▶ [Document text]:

# # #

Why Error Context Matters in Production: Fixing ERR-23
Why Error Context Matters in Production: Fixing ERR-23
Release: v0.1.124 · Track: Error Monitoring
The Problem
When something goes wrong in a production sanctions screening workflow, the first question is always: who was affected, what were they doing, and what route triggered the failure?
Until this issue was surfaced, the answer was: we don't know.
The captureError() utility in src/lib/capture-error.ts has always accepted a context argument, but that argument was never populated at any call site. Server-side catch blocks were calling it with no user or request metadata attached. The client-side global error listener was firing without a userId or sessionId in scope. Every error that reached the monitoring sink looked identical — a stack trace floating in a vacuum.
Why This Is a Real Risk
For a compliance platform, error context isn't a nice-to-have. Consider these scenarios:
- A fuzzy-match screening call fails silently for one user but not others. Without
userId, you cannot determine whether the failure is isolated or systemic. - An OFSI list sync error is logged at 03:00. Without
req.nextUrl.pathname, you cannot tell which API route or cron handler was responsible. - A support ticket arrives: "My screening result looked wrong last Tuesday." Without
sessionIdoractionmetadata on the error, you have no anchor for a log correlation query.
Debugging any of these today means joining ephemeral server logs by timestamp — a slow, error-prone process that does not scale.
The Remediation Plan
This release formalises the remediation approach, tied to the Sentry integration landing in ERR-22. Once Sentry is wired in, three changes close the gap:
1. Set user context at the API handler level
At the start of every authenticated API handler, identify the session and register it with Sentry before any business logic runs:
// src/app/api/screen/route.ts (example)

# # #

▶ [Given entries]:
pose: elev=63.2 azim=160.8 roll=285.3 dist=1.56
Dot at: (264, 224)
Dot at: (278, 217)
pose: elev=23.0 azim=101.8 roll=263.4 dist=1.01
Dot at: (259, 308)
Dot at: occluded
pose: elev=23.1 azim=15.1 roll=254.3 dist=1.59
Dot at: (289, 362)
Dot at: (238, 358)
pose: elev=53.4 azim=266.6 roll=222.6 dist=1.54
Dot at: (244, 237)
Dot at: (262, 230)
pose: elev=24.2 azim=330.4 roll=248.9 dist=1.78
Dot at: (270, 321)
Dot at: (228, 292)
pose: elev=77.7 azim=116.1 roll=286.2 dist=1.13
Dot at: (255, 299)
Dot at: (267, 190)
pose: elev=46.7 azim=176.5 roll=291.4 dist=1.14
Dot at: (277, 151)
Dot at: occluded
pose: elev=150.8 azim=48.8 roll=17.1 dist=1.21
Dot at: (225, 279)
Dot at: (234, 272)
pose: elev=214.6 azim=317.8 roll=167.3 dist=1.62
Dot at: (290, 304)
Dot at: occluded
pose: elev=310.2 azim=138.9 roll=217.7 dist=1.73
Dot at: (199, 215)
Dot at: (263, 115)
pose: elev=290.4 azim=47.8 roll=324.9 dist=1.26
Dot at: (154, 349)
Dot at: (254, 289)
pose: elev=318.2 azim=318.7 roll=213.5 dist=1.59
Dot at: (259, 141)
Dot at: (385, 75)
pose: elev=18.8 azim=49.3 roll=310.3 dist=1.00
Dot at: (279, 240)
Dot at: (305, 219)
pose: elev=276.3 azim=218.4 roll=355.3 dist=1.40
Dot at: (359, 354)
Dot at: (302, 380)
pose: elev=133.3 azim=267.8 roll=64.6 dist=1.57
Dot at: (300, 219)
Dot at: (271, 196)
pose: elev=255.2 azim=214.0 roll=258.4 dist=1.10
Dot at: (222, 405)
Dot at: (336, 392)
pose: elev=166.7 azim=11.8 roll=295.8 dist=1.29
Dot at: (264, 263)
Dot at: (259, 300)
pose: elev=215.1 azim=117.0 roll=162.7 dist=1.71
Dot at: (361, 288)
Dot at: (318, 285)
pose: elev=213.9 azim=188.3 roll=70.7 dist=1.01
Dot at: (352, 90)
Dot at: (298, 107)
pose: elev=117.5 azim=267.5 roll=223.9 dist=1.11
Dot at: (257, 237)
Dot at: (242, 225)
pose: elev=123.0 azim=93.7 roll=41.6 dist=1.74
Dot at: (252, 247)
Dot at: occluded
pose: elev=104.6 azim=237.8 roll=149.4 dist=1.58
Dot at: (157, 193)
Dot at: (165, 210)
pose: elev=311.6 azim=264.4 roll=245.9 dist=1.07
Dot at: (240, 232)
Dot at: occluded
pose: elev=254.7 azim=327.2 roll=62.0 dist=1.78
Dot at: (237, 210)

# # #

▶ [Assigned task 1]: In the ERR-23 write-up, rewrite the paragraph beginning "The captureError() utility" as a short bulleted list that keeps its main facts.
▶ [Assigned task 2]: According to the ERR-23 write-up, which integration is the remediation approach tied to?
▶ [Assigned task 3]:
Do these statements agree with the ERR-23 write-up? Answer yes or no for each, and quote the words that decide it.
(a) The captureError() utility did not accept a context argument.
(b) In one scenario, an OFSI list sync error is logged at 03:00.
(c) Joining ephemeral server logs by timestamp is a method that scales well.

▶ [Task output 1]:
- The captureError() utility in src/lib/capture-error.ts has always accepted a context argument, but no call site ever populated it.
- Server-side catch blocks called it without user or request metadata.
- The client-side global error listener fired without a userId or sessionId in scope.
- Every error that reached the monitoring sink looked identical: a stack trace with no context.

▶ [Task output 2]: The Sentry integration landing in ERR-22.

▶ [Task output 3]:
(a) No: "has always accepted a context argument"
(b) Yes: "An OFSI list sync error is logged at 03:00."
(c) No: "a slow, error-prone process that does not scale"